La population est décimée et chassée, l’économie détruite.
Louis XI, excédé par la résistance de ses habitants, exige qu’elle soit rebaptisée et peuplée de gens d’autres villes.
Les « lissiers » et leurs ateliers ne s’en remettront pas.
Souvent fondues pour en récupérer l’or et l’argent, détruites ou simplement oubliées, les tapisseries d’Arras ont pour la plupart disparu.
Louis XI a cru pouvoir soumettre l’Artois.
Il ne réussit qu’à le dresser contre lui.
Au XVIIè siècle, Louis XIV, ayant compris que l’on ne soumet pas un Artésien, changea de politique, respecta quelques traits de « caractère ».

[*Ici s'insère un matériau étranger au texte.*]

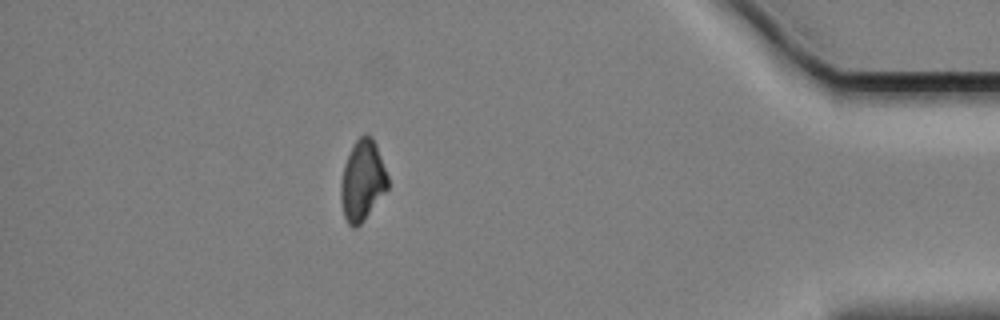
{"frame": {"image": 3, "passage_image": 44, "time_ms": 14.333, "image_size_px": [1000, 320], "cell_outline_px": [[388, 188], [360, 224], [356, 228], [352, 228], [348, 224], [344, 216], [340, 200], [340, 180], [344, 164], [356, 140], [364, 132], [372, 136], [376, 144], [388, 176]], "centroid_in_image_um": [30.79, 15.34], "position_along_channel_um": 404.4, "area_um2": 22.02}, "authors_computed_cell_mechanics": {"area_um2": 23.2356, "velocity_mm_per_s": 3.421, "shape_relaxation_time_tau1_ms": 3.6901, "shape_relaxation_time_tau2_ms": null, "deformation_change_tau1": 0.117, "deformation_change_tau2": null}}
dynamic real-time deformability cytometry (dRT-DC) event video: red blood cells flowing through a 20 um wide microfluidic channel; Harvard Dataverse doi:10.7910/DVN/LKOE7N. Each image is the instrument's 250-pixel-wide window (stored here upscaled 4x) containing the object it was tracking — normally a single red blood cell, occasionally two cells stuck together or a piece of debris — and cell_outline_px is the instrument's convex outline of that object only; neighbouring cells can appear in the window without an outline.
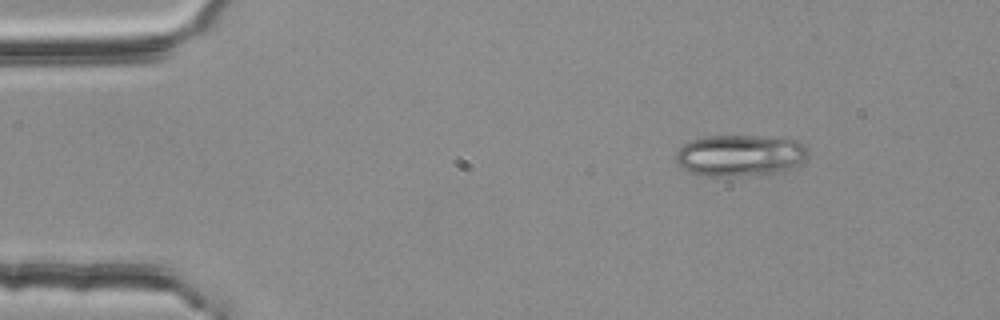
{"species": "common noctule bat (a hibernating species)", "species_latin": "Nyctalus noctula", "temperature_condition": "room temperature", "stored_images_in_passage": 4, "camera_frame_rate_fps": 3000, "um_per_image_px": 0.085, "animal": {"sex": "female", "body_mass_g": 25.1}, "frame": {"image": 1, "passage_image": 1, "time_ms": 0.0, "image_size_px": [1000, 320], "cell_outline_px": [[808, 152], [800, 160], [784, 172], [740, 176], [712, 176], [692, 172], [680, 168], [676, 160], [676, 152], [688, 140], [708, 136], [756, 136], [792, 140], [804, 144], [808, 148]], "centroid_in_image_um": [62.84, 13.21], "position_along_channel_um": 22.2, "area_um2": 31.56}}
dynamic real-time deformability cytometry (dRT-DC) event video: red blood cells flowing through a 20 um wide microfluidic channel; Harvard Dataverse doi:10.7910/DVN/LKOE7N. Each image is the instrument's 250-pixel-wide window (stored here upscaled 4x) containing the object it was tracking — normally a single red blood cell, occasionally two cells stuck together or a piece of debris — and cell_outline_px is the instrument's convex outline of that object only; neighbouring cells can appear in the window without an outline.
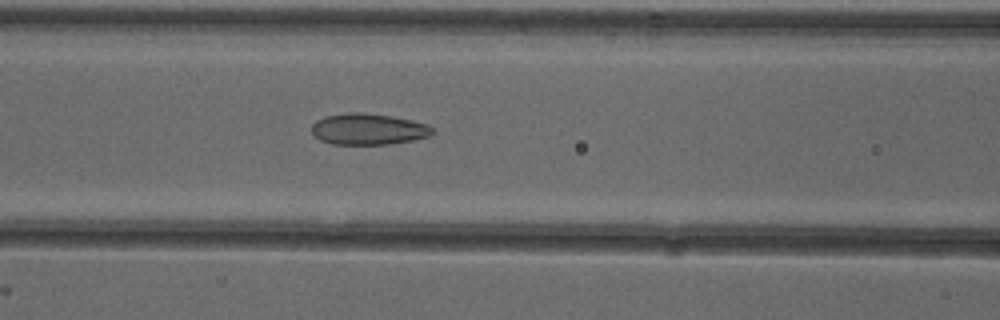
{"species": "common noctule bat (a hibernating species)", "species_latin": "Nyctalus noctula", "temperature_condition": "cold", "stored_images_in_passage": 35, "camera_frame_rate_fps": 3000, "um_per_image_px": 0.085, "animal": {"sex": "female"}, "frame": {"image": 1, "passage_image": 8, "time_ms": 2.333, "image_size_px": [1000, 320], "cell_outline_px": [[432, 132], [428, 136], [412, 140], [388, 144], [332, 144], [320, 140], [312, 132], [312, 124], [316, 120], [324, 116], [352, 112], [356, 112], [392, 116], [412, 120], [428, 124], [432, 128]], "centroid_in_image_um": [31.28, 10.97], "position_along_channel_um": 135.3, "area_um2": 21.79}}
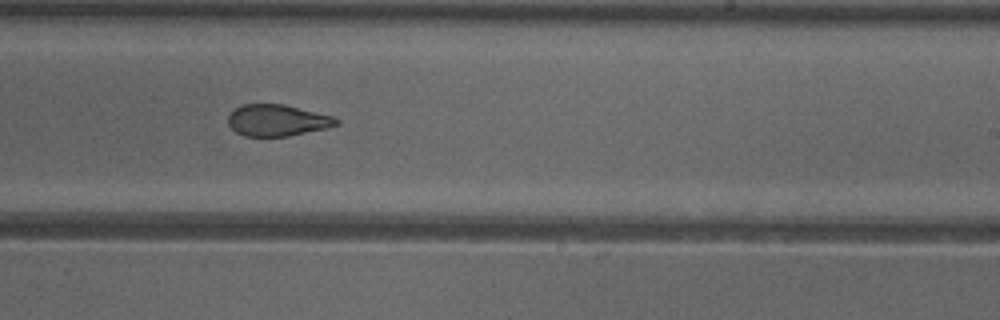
{"frame": {"image": 2, "passage_image": 18, "time_ms": 5.667, "image_size_px": [1000, 320], "cell_outline_px": [[340, 124], [328, 128], [288, 136], [244, 136], [236, 132], [228, 124], [228, 116], [236, 108], [244, 104], [284, 104], [332, 116], [340, 120]], "centroid_in_image_um": [23.59, 10.23], "position_along_channel_um": 265.4, "area_um2": 19.83}}
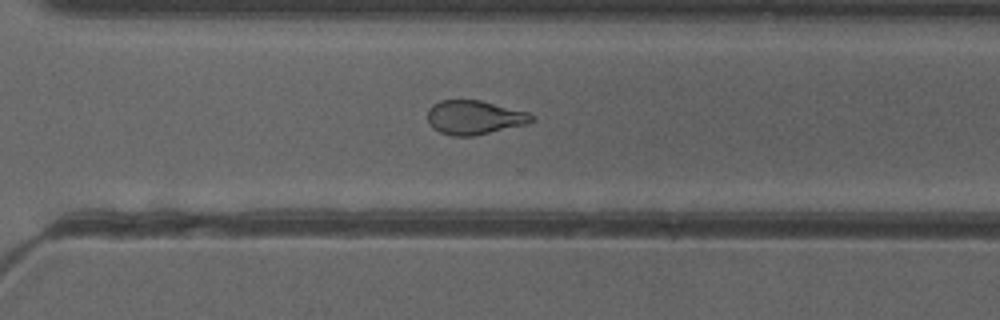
{"frame": {"image": 3, "passage_image": 23, "time_ms": 7.333, "image_size_px": [1000, 320], "cell_outline_px": [[536, 120], [524, 124], [472, 136], [452, 136], [440, 132], [432, 128], [428, 124], [428, 108], [432, 104], [440, 100], [480, 100], [528, 112], [536, 116]], "centroid_in_image_um": [40.29, 9.97], "position_along_channel_um": 330.3, "area_um2": 20.63}, "authors_computed_cell_mechanics": {"area_um2": 21.6172, "velocity_mm_per_s": 3.9056, "shape_relaxation_time_tau1_ms": null, "shape_relaxation_time_tau2_ms": 1.7438, "deformation_change_tau1": null, "deformation_change_tau2": 0.0861}}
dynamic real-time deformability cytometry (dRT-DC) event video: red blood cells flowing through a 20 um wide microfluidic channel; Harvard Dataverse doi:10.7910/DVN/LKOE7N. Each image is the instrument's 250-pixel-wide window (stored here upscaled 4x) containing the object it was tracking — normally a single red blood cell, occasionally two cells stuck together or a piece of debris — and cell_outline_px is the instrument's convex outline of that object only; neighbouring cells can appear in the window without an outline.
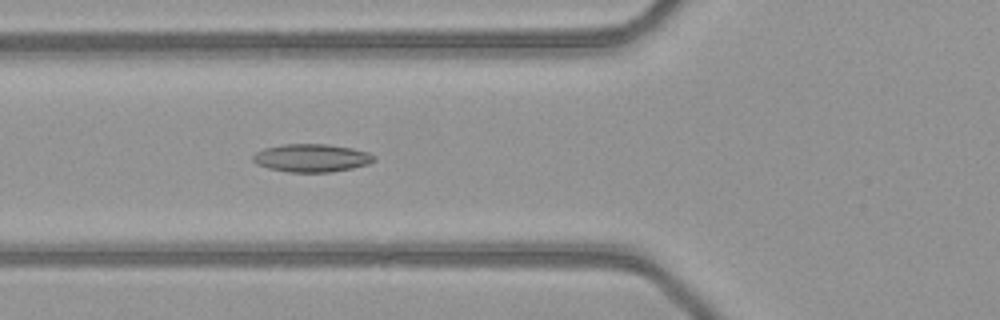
{"species": "common noctule bat (a hibernating species)", "species_latin": "Nyctalus noctula", "temperature_condition": "warm", "stored_images_in_passage": 50, "camera_frame_rate_fps": 3000, "um_per_image_px": 0.085, "animal": {"sex": "female", "body_mass_g": 21.9}, "frame": {"image": 1, "passage_image": 19, "time_ms": 6.0, "image_size_px": [1000, 320], "cell_outline_px": [[376, 160], [368, 164], [352, 168], [332, 172], [288, 172], [268, 168], [256, 164], [252, 160], [252, 156], [256, 152], [264, 148], [284, 144], [328, 144], [352, 148], [368, 152], [376, 156]], "centroid_in_image_um": [26.49, 13.43], "position_along_channel_um": 99.3, "area_um2": 19.88}}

L’Artois n’en devint pas moins de plus en plus étroitement rattachée à la couronne.
Comté, au roi de France, s’étale, grignote la Flandre, la Picardie, le Boulonnais et le Cambrésis.
Arras en est toujours la capitale, entourée d’Aire, St Omer, Béthune, Bapaume, Hesdin, Renti, Saint Paul, Pernes, Lens… .
1790

Le Boulonnais, le Montreuillois, le Calaisis, l’Ardrésis, le Comté de Guines sont rattachés à l’Artois ainsi que les pays de Lallen, Langle et Bredenarde.
L’Artois devient un département : le Pas de Calais.